Doubts that the crisis will be resolved at these conferences are justified. The processes are cumbersome and the agreements are often voluntary. And yet: the mere fact that representatives from around 200 countries come together is not a given. All countries involved, even China and Russia, de facto recognize: We have a common problem.
In Paris in 2015, the states agreed to limit global warming to well below two degrees – preferably 1.5 degrees. Most countries have ratified this agreement and have committed themselves to bringing their climate policies into line with it. This was considered a breakthrough at the time. However, not enough has happened since then. “This also appears regularly in the resolutions of the climate conferences, but paper is known to be patient. Far too little happens afterwards,” says Jan Kowalzig, an expert in climate diplomacy at Oxfam. Since many countries continue to be heavily dependent on coal, oil and gas, it has not yet been possible to make a clear commitment to phasing out fossil fuels at climate summits.
Expectations in this area are muted, especially since the presidency shows little ambition in this regard. The host of the conference, Sultan al-Jaber, is also the head of the state oil company Adnoc, which is planning numerous new fossil fuel projects. “The goat has been turned into a gardener,” says Greenpeace boss Martin Kaiser. Instead, an ambitious new target for the expansion of renewable energies is to be agreed in Dubai. There is also a financial pot for damage and losses, and for the first time since Paris, an official inventory is on the agenda: Is the world on track to contain the crisis?
No, they are far from that, as current analyzes show. According to the United Nations, instead of 1.5 degrees, the planet is currently heading towards almost three degrees by the end of the century – and only if all of the states’ promises are kept, which it doesn’t look like at the moment. A key question at COP28 will be how to close this gap.
Not to stop, but to limit. “Every tenth of a degree counts” is also the motto of UN climate chief Simon Stiell. Climate change is already causing more intense and longer heat waves, devastating floods, storms and droughts all over the world – even at around 1.2 degrees of warming.

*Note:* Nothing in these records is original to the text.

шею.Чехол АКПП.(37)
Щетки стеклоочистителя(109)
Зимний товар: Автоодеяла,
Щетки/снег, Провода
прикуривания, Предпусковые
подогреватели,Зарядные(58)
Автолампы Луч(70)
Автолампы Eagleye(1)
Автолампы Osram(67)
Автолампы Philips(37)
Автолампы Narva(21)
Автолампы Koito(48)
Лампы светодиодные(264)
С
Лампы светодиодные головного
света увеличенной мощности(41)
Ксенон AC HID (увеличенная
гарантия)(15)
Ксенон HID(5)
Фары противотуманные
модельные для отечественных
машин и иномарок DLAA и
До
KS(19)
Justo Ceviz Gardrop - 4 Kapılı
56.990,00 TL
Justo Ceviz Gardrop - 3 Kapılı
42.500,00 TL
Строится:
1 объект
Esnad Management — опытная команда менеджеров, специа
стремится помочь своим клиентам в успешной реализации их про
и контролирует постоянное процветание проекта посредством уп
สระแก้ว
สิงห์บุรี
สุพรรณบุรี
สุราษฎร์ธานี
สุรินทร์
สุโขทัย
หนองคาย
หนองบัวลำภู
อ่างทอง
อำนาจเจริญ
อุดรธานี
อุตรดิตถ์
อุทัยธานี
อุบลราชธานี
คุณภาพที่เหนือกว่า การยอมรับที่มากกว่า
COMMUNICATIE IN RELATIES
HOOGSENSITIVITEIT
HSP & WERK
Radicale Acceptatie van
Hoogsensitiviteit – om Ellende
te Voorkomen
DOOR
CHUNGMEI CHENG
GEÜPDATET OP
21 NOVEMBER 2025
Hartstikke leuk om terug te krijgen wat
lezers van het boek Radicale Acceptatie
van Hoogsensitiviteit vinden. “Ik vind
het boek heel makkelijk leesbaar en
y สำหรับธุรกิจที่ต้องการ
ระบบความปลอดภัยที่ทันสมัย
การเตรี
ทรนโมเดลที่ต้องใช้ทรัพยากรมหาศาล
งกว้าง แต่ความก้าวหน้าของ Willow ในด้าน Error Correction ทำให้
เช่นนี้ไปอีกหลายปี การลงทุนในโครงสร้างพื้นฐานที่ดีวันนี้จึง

The hotter, the greater the climate damage.
Kowalzig, like many other experts, is of the opinion that the conferences achieve far too little, but without them things would look even worse. It is true that we are still a long way from the Paris goals. “But at least we are currently heading towards a warming of just under 3 degrees, ten years ago it looked like over 4 degrees,” said Kowalzig. “We shouldn’t be satisfied with that, because even 2 degrees or 3 degrees mean huge upheavals in many countries, catastrophic crop damage, island states that are drowning, areas of land that will become uninhabitable in the long term – and the erosion of the livelihoods of billions of people.”
“How much political investment you can put into the climate process also depends on the other issues in the world situation,” says expert Kowalzig. At the same time, climate protection can also be a common denominator when people disagree on a lot of other things.
For example, positive signals have recently been sent out by the major climate polluters, the USA and China: Shortly before the summit between US President Joe Biden and China’s head of state and party leader Xi Jinping, both countries committed to increased cooperation in the fight against global warming . The countries announced in mid-November that they wanted to strengthen this – the climate crisis was “one of the greatest challenges of our time”.